Le Tribunal des Activités Économiques de Nanterre a rendu une ordonnance de référé le 8 janvier 2026 homologuant un protocole transactionnel. Un créancier subrogé dans les droits d’une banque avait assigné la société débitrice principale et sa caution personne physique. La question de droit portait sur la validité de l’homologation d’un accord transactionnel mettant fin au litige. La solution retenue est d’homologuer le protocole et de lui donner force exécutoire.
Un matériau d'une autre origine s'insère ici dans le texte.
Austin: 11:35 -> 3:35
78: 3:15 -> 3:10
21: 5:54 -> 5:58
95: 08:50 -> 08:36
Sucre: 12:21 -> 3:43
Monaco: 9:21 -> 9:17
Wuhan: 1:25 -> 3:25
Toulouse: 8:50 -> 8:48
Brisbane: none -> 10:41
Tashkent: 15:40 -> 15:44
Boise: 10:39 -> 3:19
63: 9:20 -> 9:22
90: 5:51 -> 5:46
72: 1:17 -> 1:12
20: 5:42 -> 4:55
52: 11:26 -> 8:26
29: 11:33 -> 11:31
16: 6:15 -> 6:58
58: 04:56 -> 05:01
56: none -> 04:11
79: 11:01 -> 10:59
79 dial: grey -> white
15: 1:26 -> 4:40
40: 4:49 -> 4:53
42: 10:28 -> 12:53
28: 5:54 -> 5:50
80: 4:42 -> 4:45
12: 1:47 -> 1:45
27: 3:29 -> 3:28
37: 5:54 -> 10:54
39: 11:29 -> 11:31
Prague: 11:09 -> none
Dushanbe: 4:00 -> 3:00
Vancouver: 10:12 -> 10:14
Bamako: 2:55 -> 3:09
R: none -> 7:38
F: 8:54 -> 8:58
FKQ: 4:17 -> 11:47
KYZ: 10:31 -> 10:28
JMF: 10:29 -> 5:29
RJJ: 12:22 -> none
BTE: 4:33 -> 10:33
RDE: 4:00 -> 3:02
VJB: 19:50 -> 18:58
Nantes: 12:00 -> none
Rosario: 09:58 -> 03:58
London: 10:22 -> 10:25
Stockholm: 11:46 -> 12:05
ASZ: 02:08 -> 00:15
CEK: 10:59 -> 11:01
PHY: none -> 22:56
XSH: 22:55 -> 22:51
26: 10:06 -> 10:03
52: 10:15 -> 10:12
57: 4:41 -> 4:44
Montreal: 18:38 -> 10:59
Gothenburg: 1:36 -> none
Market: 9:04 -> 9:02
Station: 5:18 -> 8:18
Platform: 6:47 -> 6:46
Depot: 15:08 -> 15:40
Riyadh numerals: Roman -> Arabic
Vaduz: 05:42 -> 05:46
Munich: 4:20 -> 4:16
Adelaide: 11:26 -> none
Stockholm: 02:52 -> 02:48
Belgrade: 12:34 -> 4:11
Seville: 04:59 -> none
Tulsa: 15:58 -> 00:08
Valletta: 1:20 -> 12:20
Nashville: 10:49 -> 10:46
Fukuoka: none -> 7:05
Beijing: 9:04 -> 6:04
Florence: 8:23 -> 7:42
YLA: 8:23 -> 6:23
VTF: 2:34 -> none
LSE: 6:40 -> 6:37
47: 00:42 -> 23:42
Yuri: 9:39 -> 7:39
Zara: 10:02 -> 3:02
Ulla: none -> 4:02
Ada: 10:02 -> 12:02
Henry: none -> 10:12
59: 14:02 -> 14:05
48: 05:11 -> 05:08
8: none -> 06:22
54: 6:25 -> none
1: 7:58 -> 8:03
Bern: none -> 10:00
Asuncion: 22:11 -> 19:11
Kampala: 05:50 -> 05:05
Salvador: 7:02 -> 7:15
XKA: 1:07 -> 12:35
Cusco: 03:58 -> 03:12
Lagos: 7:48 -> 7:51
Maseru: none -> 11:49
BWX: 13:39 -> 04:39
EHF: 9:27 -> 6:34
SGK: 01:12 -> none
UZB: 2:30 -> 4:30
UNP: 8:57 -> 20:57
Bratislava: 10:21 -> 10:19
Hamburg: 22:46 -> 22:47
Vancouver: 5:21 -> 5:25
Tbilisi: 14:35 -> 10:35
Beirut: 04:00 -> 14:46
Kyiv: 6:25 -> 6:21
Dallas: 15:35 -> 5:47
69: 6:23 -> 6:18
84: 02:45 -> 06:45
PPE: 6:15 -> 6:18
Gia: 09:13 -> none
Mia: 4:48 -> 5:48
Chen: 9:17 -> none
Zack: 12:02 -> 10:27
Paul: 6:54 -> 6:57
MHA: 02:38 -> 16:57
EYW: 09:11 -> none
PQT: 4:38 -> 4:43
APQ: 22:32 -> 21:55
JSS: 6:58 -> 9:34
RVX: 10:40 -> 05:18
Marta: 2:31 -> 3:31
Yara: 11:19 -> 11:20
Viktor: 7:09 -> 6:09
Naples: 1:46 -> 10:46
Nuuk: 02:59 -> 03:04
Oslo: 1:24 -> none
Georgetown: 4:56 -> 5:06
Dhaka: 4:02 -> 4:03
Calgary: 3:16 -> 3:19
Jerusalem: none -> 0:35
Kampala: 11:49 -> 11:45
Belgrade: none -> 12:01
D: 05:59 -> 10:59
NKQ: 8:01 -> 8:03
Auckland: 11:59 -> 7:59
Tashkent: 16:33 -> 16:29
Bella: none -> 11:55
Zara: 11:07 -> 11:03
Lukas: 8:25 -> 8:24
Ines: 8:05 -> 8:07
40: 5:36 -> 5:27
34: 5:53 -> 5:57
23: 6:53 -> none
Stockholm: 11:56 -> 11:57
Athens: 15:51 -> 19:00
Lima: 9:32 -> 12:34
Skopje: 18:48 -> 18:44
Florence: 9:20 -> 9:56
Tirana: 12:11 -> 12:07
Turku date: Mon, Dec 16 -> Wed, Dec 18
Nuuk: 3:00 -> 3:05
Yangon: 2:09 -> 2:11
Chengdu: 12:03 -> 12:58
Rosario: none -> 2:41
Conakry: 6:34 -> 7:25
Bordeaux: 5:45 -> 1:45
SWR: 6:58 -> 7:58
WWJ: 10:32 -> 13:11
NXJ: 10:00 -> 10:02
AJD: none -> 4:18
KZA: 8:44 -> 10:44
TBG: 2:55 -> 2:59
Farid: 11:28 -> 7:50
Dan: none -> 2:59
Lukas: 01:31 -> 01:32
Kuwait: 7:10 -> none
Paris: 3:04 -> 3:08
La force obligatoire de la transaction homologuée

L’ordonnance confère force exécutoire à l’accord des parties en l’annexant à sa décision. Le juge constate que « les parties faisant état d’un protocole d’accord, il y a lieu de l’homologuer et de l’annexer à la présente ordonnance » (Motifs). La valeur de cette homologation est de transformer un contrat privé en un titre exécutoire. Sa portée est de permettre au créancier de recourir aux voies d’exécution forcée en cas de non-respect de l’échéancier.

Les effets extinctifs et l’autorité de la chose jugée

La transaction emporte extinction définitive du litige initial conformément à l’article 2052 du Code civil. Le protocole stipule qu’il « constitue un tout indivisible et l’inexécution de l’un des engagements prévus par l’une des parties autoriserait l’autre à refuser l’exécution de ses propres engagements » (article 4). La valeur de cette clause est de créer une interdépendance des obligations entre les parties. La portée est d’éviter toute action future sur le même fondement juridique entre les mêmes parties.

Source : Cour de cassation – Base Open Data « Judilibre » & « Légifrance ».